Other contributory factors included higher average mortgage payments, increases in the cost of home heating oil, higher postal charges and increases in the cost of tobacco products, off-licence alcoholic drinks and food.
The most notable changes in the year were increases under the headings: miscellaneous goods and services, education, restaurants, hotels and licenced premises and recreation and culture. These were partly offset by a decline in the price of clothing and footwear.
The rate of annual inflation - at 4.8 per cent in April - is continuing to exceed expectations that inflation will settle at 4.5 per cent by year-end. Inflation rose by 4.7 per cent in February and 4.9 per cent in January.
The Economic and Social Research Institute has warned that inflation now represents the single biggest threat to the Republic's economic prospects.

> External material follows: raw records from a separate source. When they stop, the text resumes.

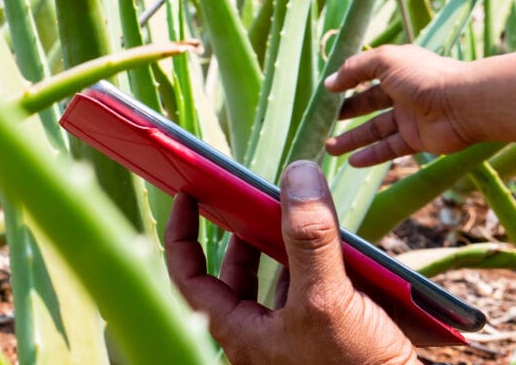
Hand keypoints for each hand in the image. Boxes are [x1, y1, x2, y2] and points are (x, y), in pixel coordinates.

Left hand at [165, 161, 418, 364]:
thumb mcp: (327, 300)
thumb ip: (310, 238)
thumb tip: (297, 175)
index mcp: (242, 333)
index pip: (189, 277)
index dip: (181, 234)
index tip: (187, 195)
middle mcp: (262, 336)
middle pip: (233, 277)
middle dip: (239, 234)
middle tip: (243, 199)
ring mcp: (294, 339)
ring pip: (274, 283)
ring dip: (282, 246)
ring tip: (293, 213)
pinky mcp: (325, 338)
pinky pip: (310, 293)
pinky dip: (316, 265)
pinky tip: (335, 248)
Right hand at [324, 45, 477, 166]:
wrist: (464, 104)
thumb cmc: (425, 77)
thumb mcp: (385, 61)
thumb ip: (355, 69)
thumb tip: (330, 83)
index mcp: (399, 69)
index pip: (368, 75)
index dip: (348, 83)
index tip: (328, 93)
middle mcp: (404, 92)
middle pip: (369, 104)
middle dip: (346, 113)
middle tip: (324, 123)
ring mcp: (411, 118)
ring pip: (376, 129)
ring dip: (352, 139)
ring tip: (329, 147)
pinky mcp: (418, 140)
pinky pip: (390, 149)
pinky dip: (371, 155)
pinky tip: (352, 162)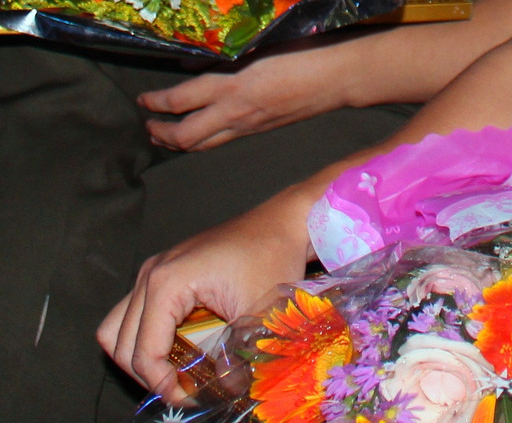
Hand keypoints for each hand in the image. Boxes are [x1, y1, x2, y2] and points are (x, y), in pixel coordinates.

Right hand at [98, 197, 312, 399]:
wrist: (284, 222)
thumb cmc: (273, 258)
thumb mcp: (256, 314)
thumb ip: (236, 358)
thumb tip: (226, 393)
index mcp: (167, 281)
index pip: (144, 353)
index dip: (162, 384)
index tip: (189, 398)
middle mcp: (151, 273)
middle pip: (121, 345)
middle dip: (148, 374)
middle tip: (182, 389)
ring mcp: (154, 270)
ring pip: (117, 330)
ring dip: (140, 356)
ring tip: (174, 371)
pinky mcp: (163, 271)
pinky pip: (133, 314)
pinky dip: (147, 337)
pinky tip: (180, 346)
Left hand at [140, 41, 354, 150]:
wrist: (338, 78)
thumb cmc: (305, 51)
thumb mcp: (263, 44)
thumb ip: (226, 56)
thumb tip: (192, 63)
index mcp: (233, 86)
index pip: (181, 100)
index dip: (156, 103)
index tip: (142, 99)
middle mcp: (236, 112)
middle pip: (185, 136)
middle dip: (160, 133)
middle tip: (147, 124)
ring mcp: (249, 126)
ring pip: (202, 146)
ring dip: (178, 143)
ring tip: (165, 136)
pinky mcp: (261, 130)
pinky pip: (222, 141)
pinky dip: (202, 140)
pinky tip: (203, 131)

Commenting on the latest increase, Bloxham Stockbrokers noted that prices were still rising at a much higher rate than was desirable.
"It is hard to see the headline rate falling back below 4 per cent in the near future. Furthermore, as with euro-zone inflation in general, the risks are to the upside going forward," said economist, Mr Alan McQuaid.

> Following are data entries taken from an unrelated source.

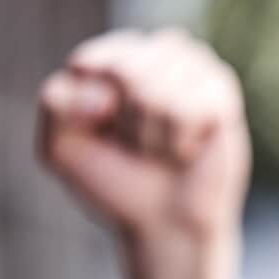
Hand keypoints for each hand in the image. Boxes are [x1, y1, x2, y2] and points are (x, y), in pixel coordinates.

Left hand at [39, 28, 249, 242]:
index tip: (104, 135)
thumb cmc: (118, 182)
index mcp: (114, 57)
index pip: (90, 62)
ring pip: (159, 92)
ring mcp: (195, 69)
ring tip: (165, 148)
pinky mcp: (222, 95)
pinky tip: (189, 148)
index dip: (92, 109)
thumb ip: (56, 103)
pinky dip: (182, 140)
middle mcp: (156, 53)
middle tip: (141, 145)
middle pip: (126, 72)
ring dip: (157, 134)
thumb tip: (107, 96)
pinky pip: (190, 108)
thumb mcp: (60, 148)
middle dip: (128, 122)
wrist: (167, 225)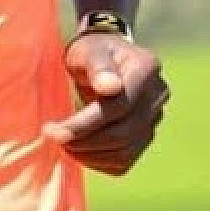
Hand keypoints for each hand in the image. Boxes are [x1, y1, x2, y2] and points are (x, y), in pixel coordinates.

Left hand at [42, 34, 169, 175]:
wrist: (102, 58)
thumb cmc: (92, 50)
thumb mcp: (90, 49)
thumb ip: (98, 65)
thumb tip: (110, 87)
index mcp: (146, 68)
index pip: (119, 106)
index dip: (87, 122)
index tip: (55, 131)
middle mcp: (157, 95)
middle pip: (123, 131)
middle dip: (85, 139)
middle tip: (52, 136)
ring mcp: (154, 118)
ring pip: (125, 150)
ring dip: (89, 153)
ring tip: (62, 142)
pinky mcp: (145, 136)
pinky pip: (124, 160)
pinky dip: (98, 161)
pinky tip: (77, 150)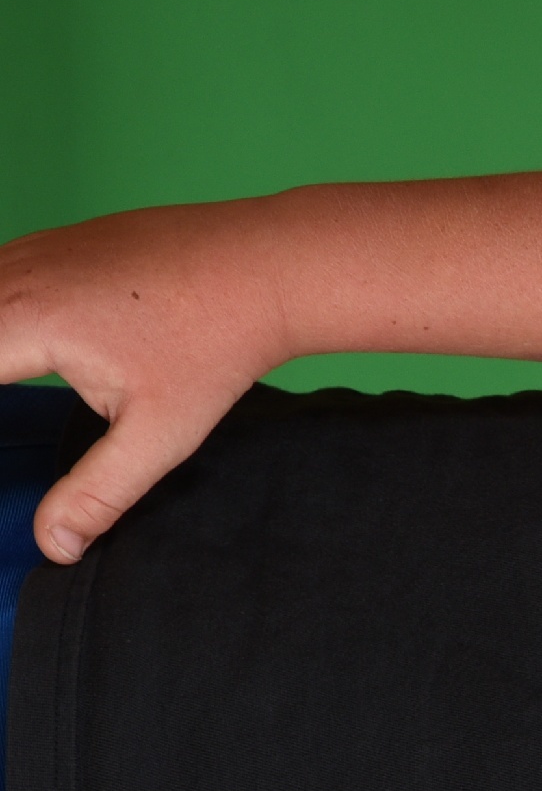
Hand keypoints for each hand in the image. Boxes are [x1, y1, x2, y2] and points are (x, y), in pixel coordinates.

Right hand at [0, 197, 290, 564]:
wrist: (265, 269)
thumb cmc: (216, 347)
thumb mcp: (159, 435)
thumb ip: (97, 492)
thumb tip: (54, 547)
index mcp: (26, 321)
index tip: (4, 449)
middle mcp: (17, 275)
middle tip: (13, 411)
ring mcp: (33, 250)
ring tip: (11, 382)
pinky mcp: (54, 243)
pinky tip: (14, 347)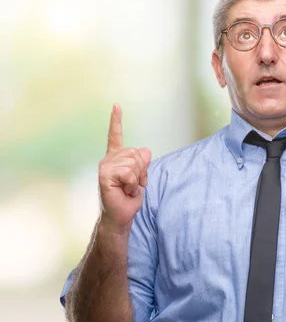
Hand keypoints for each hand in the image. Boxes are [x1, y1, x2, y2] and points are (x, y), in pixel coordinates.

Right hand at [98, 104, 151, 228]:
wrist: (120, 216)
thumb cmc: (129, 198)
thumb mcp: (141, 177)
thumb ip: (143, 163)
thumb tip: (145, 150)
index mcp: (116, 158)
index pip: (115, 136)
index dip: (116, 120)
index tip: (116, 105)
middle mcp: (108, 160)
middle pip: (136, 153)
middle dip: (142, 171)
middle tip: (133, 185)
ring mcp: (105, 166)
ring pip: (134, 163)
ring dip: (137, 179)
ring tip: (128, 189)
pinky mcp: (104, 175)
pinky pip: (129, 172)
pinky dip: (133, 184)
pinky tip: (125, 191)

The outlook for inflation across Europe has also worsened in recent months with price hikes linked to the euro cash changeover and higher indirect taxes.
The European Central Bank has signalled that it will not tolerate a prolonged deterioration in inflation and could raise interest rates in the short-term. Mr McQuaid warns that this could further exacerbate the problem.
Other economists believe that Irish inflation will moderate throughout the rest of 2002.
"With poor consumer demand forecast, we expect that prices should fall to attract consumers," said Ulster Bank economist, Mr Niall Dunne.